The struggle of Third World women-both in the West and in the developing world-for recognition by Western feminism has been long and hard. More often the
silenced objects of Western analysis, Third World women are making their voices heard and are beginning to change the face of feminism in the West. One of the
studies about Postcolonial Feminism is the study of Subalternity. In an interview from 1993, Gayatri Chakravorty Spivak clarifies that her use
of the term subaltern was and is very specific; the pure subaltern cannot, by definition, move upwards in the social hierarchy or make his or her voice heard.
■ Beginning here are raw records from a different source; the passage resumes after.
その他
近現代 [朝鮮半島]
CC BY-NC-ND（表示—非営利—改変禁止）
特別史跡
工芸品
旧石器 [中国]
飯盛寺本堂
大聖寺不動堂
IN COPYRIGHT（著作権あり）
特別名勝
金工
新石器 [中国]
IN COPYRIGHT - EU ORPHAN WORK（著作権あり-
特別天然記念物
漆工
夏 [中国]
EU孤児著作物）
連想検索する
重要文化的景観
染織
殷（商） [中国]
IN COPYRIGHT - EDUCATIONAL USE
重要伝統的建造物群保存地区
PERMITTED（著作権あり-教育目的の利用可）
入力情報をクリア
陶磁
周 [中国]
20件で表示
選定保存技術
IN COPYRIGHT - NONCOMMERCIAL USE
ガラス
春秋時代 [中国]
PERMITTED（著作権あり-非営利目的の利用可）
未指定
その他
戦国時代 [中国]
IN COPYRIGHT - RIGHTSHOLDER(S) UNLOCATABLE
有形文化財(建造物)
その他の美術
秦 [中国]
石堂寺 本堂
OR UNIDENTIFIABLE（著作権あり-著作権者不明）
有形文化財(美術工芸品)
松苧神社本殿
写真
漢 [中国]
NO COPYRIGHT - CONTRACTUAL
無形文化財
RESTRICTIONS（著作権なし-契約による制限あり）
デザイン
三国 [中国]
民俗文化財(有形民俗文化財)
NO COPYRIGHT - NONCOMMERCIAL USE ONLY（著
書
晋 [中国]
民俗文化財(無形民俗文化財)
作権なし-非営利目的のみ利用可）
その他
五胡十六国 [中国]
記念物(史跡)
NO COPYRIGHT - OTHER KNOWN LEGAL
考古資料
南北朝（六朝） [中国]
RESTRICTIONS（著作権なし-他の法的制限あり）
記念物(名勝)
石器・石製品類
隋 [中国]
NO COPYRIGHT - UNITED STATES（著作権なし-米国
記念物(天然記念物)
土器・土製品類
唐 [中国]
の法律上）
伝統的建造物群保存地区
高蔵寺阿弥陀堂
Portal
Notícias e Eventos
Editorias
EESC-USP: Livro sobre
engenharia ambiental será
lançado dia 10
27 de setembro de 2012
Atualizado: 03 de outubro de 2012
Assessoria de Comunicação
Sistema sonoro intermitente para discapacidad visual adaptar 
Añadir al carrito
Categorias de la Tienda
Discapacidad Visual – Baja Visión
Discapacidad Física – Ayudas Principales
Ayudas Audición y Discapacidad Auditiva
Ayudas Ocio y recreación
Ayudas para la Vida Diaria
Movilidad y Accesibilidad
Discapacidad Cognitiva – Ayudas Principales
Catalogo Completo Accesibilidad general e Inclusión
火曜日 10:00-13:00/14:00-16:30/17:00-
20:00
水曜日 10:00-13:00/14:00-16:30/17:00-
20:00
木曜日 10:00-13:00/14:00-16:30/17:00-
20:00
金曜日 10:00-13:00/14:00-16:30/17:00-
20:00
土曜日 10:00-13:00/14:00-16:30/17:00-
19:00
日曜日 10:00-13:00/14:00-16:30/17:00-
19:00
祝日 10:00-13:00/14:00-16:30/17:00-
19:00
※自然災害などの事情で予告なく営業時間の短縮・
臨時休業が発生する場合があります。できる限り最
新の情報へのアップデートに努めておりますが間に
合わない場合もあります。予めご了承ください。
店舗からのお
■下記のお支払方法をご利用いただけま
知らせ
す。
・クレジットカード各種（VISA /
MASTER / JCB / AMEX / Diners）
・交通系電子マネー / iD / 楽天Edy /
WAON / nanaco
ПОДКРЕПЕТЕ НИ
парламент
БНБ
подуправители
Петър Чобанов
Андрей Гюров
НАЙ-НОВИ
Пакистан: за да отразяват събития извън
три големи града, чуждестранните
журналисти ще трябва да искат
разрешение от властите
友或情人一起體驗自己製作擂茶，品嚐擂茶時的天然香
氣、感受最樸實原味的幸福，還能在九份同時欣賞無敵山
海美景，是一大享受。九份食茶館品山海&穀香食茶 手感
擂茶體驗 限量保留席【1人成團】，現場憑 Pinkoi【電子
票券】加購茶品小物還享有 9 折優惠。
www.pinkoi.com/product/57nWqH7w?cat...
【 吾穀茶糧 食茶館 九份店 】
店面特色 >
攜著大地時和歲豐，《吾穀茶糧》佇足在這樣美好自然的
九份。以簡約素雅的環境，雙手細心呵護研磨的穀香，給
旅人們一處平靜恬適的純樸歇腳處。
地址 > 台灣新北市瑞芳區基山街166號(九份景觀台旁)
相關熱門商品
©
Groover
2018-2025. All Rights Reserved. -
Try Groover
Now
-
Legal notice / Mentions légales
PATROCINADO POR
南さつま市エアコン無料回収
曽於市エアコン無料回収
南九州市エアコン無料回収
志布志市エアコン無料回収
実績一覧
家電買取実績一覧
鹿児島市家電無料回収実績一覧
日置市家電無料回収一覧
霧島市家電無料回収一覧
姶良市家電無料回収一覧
In
The Spivak Reader, to speak, in Spivak’s sense, is when there has been a “transaction between the speaker and the listener” and to her there is “something not spoken in the
very notion of subalternity” Landry, 1996: 289. Gayatri Chakravorty Spivak is one of the most influential figures in contemporary critical theory. However, her hugely
important theoretical work is often hard to approach for the first time. Her highly controversial essay Can the Subaltern Speak? with an obvious negative answer
denies the very possibility of cursing or voicing their angerwrath. The composition drawn from Gayatri Spivak, argues that to reclaim women’s ways for the field
requires a “strategic essentialism”, the ways in which subordinate or marginalized social groups may temporarily put aside local differences in order to forge a sense of
collective identity through which they band together in political movements Dourish, 2008. The strategic essentialism is designed to subvert the patriarchal, hierarchical
principles of current-traditional system Spivak, 1988: 41. In this undergraduate thesis, I will support the view of Gayatri Spivak which
argues that the Indian subaltern woman has a voice consciousness. Spivak’s conclusion that ‘the subaltern cannot speak’ will be the base for me to identify
Gauri’s characteristics in Jhumpa Lahiri’s The Lowland. The undergraduate thesis argues that Gauri has contributed with diverse representations of subaltern women in
the ‘Third World’ who—despite their oppressed and marginalized status—display the struggle to redefine the concept of motherhood.